Previous studies have mainly focused on the association between gene polymorphisms and TB. However, most of these investigations employed healthy controls without identifying MTB infection status. Recent research has found that some genes may be associated with LTBI but not active TB [36, 39], and our results have also shown that the IL1B polymorphism was only associated with LTBI. In addition, other studies have reported that some genes may differentiate between LTBI and active TB disease [40, 41]. The aforementioned results are important in order to further understand the important role of SNPs in TB progression. Such information may also help in the differentiation between LTBI and PTB and hence affect therapeutic regimen. We reasoned that the genetic susceptibility to TB is important not only for the general population but also for the patients with autoimmune diseases under immunosuppressive treatments such as treatment with anti-TNFα or anti-IL6 antibodies. However, most researchers excluded participants with autoimmune diseases from their study [36], and thus it is difficult to directly evaluate the role of genetic variants in the diagnosis of LTBI for patients under immunosuppressive treatment. Therefore, more studies regarding the association of SNPs with LTBI in patients treated with such biological therapies are needed to verify our results.

Nevertheless, our research has several limitations. First, functional validation of the associated SNPs was not conducted. As a result, the true causal allele underlying the genetic association result is still unknown. Second, the results have not been validated in a replication cohort, which may increase the chance of type I errors. And finally, we did not analyze the association between SNPs and detailed clinical characteristics.
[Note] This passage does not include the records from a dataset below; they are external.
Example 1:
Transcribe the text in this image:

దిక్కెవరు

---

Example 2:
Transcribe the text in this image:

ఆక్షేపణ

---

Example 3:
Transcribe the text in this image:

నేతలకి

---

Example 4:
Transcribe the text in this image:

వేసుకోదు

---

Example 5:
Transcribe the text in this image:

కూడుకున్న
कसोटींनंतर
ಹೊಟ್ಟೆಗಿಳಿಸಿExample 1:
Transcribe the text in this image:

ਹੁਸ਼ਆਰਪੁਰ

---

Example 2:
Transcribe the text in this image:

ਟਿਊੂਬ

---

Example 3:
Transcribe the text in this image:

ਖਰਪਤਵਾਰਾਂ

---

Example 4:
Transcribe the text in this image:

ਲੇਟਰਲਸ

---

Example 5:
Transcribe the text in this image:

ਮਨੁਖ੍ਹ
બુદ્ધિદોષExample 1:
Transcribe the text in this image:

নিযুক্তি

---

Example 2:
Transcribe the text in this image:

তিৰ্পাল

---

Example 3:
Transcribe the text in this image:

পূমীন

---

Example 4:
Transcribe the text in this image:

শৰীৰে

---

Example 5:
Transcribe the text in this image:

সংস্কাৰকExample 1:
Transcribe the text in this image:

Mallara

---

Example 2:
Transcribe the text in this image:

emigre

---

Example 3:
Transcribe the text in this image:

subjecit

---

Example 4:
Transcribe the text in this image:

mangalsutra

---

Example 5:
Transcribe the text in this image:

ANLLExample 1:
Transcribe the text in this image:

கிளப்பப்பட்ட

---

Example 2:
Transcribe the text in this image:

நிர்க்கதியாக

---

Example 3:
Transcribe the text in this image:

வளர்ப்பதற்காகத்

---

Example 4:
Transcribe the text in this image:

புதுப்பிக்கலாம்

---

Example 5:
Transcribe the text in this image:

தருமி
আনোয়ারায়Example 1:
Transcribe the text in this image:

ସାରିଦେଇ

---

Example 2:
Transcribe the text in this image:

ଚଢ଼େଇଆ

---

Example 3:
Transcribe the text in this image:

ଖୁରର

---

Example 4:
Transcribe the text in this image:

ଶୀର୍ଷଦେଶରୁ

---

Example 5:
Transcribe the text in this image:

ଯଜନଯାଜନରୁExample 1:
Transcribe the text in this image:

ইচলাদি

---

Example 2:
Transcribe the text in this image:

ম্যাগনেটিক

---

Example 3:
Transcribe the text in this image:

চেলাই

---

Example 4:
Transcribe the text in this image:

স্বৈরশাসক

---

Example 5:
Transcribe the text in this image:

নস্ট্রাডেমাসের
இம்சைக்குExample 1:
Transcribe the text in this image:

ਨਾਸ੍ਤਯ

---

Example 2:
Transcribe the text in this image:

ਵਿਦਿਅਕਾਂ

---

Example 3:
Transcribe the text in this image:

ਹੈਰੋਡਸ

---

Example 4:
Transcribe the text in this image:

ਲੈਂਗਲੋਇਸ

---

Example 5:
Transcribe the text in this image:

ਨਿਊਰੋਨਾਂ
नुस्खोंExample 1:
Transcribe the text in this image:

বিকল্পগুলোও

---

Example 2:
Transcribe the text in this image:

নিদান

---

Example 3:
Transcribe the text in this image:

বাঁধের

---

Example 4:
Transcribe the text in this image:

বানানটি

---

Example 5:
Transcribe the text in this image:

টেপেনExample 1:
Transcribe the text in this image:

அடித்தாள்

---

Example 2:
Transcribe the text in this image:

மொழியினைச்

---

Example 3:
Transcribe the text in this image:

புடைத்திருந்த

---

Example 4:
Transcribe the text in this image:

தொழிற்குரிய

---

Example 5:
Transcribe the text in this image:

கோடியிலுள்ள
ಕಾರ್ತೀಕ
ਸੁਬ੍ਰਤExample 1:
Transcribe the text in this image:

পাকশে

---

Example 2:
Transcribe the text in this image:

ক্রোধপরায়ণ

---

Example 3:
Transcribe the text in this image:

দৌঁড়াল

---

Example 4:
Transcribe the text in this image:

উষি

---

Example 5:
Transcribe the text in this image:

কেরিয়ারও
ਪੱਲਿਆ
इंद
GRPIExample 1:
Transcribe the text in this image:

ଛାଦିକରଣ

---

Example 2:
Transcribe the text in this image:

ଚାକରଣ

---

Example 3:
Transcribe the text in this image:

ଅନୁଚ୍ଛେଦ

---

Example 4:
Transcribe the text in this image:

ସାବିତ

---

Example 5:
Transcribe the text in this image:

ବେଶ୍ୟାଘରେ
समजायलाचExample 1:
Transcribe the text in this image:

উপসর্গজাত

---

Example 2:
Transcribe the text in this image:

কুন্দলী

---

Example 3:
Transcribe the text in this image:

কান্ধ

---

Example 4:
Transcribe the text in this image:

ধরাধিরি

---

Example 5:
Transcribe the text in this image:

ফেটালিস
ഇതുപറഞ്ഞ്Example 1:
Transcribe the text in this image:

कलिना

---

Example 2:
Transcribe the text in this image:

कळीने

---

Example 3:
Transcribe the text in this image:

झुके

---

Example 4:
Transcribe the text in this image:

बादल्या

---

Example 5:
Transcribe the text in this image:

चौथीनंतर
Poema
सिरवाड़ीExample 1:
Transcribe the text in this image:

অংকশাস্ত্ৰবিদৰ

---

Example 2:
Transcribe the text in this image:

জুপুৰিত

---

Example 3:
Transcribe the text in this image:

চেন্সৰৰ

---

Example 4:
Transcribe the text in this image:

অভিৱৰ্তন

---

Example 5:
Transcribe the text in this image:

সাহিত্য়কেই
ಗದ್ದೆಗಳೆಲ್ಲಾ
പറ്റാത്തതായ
In conclusion, our study demonstrated that IL6 and TNFα genetic polymorphisms were significantly associated with susceptibility to PTB in LTBI subjects. We also identified that IL1B polymorphisms were associated with LTBI. Our results may reflect the genetic aspects of a predisposition to different stages of developing PTB and these results warrant verification by larger studies.

Conflicts of Interest

The authors declare that there are no conflicts of interest regarding the publication of this paper.

Acknowledgments

This work was supported by the Research Fund for the Doctoral Program of Higher Education of China (Grant no. 20130181110068), the National Natural Science Foundation of China (Grants nos. 81170042 and 81370121), and the National Scientific and Technological Major Project of China (Grant no. 2012ZX10004-901).